Die meisten Lebensläufe – egal ob streng fachlich oder eher leserfreundlich gestaltet – sollten auf jeden Fall die Person erwähnen, um die es im gesamten Lebenslauf eigentlich geht. Dieser Text – auch wenn er nicht so wichtig erscheint wie die fachlichen Kompetenzen – sollte sehr sorgfältig durchdacht werden, denn mit hoher Wahrscheinlichkeit ist er das Erste, was gelesen wird, und auf seiner Grundlage entsteht das erste Bild, der erste Eindruck von dir. Im Folgenden versuchen wir kurz zusammenzufassen, anhand welcher Aspekte man mit einer solchen Einleitung beginnen sollte.

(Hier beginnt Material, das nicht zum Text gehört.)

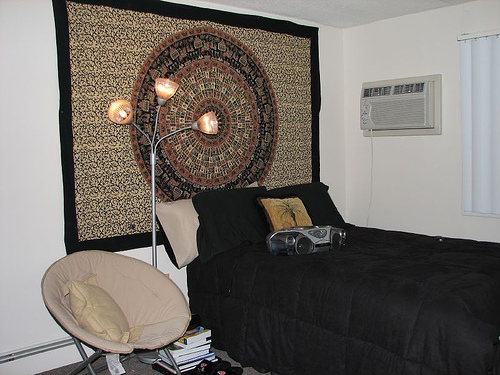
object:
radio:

Eine gute Einleitung im Lebenslauf ist keine Biografie, kein Motivationsschreiben und keine selbstbeweihräuchernde Werbung, sondern eine kurze, zielgerichtete Antwort auf die Frage: Warum lohnt es sich, über mich weiterzulesen? Die erste und wichtigste Regel ist, sie für eine konkrete Position zu schreiben und nicht in einem „allgemeinen Bewerber“-Tonfall. Wenn du für jede Stelle dieselbe Einleitung verwendest, wird man das merken – und es funktioniert selten.

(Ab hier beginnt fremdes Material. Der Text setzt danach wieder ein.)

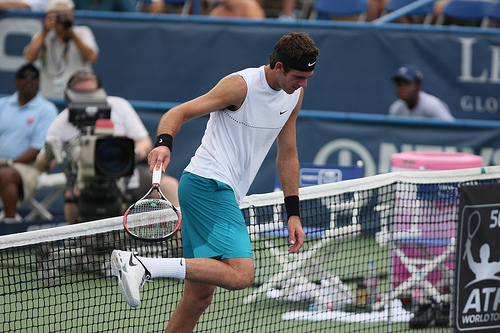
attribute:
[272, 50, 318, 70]
headband — black, sports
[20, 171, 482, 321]
net — tennis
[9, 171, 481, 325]
tennis net — black, white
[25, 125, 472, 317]
court — tennis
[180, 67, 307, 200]
tshirt — white, vest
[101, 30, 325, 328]
player — tennis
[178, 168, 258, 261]
shorts — green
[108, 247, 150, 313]
shoes — nike, white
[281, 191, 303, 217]
wristband — black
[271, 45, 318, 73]
bandana — black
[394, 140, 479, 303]
cooler — large, pink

Am Anfang der Einleitung solltest du klar sagen, wer du fachlich bist, und nicht, dass du „motiviert und engagiert“ bist. Zum Beispiel: „Ich arbeite seit 15 Jahren als Backend-Entwickler in PHP- und Laravel-Umgebungen“ – das liefert echte Information. Im Gegensatz dazu sagen Sätze wie „Ich arbeite gerne im Team und suche neue Herausforderungen“ nichts Konkretes über dich aus. Das kann jeder schreiben.

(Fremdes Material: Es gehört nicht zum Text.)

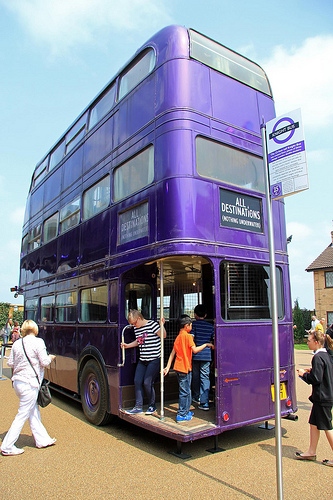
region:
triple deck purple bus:
[50, 30, 279, 452]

Der nächste Schritt ist zu erklären, worin deine Stärken liegen und warum das für den Arbeitgeber nützlich ist. Schreibe keine bloße Aufzählung, sondern stelle einen Zusammenhang her. Zum Beispiel: „Ich habe Erfahrung in der Entwicklung komplexer, mehrsprachiger Webanwendungen, bei denen Skalierbarkeit und saubere Architektur zentrale Anforderungen waren.“ Das schafft Kontext. Ein Gegenbeispiel wäre: „Ich bin stressresistent und arbeite präzise“ – das klingt eher nach einem Persönlichkeitstest als nach einer fachlichen Vorstellung.
Wichtig ist, über Ergebnisse zu sprechen und nicht nur über Aufgaben. „Ich habe APIs entwickelt“ wirkt weniger stark als „Ich habe stark frequentierte APIs konzipiert und optimiert“. Du musst keine Zahlen erfinden, aber die Wirkung sollte spürbar sein. Die Einleitung ist nicht der Ort für Details, kann aber darauf hinweisen, dass echte Erfahrung vorhanden ist.
Vermeide leere Floskeln und zu lange Sätze. Wenn ein Satz zweimal gelesen werden muss, ist er bereits zu kompliziert. Personalverantwortliche oder Fachvorgesetzte analysieren den Text nicht im Detail, sondern überfliegen ihn. Er sollte Rhythmus haben und leicht verdaulich sein.
Am Ende kannst du dezent andeuten, wonach du suchst, aber ohne zu bitten oder Forderungen zu stellen. Ein gutes Beispiel: „Ich möchte in einem Team arbeiten, in dem ich echte Entscheidungsverantwortung für technische Lösungen habe.“ Ein schlechtes Beispiel: „Ich übernehme gerne jede Arbeit, Hauptsache ich kann mich weiterentwickeln.“
Insgesamt ist eine gute Einleitung ehrlich, konkret und zielgerichtet. Sie versucht nicht, alles zu sagen, sondern nur das, was es wert macht, deinen Lebenslauf weiterzulesen. Wenn jemand nach dem Lesen klarer sieht, für welches Problem du eine Lösung sein kannst, hast du deine Aufgabe gut erfüllt.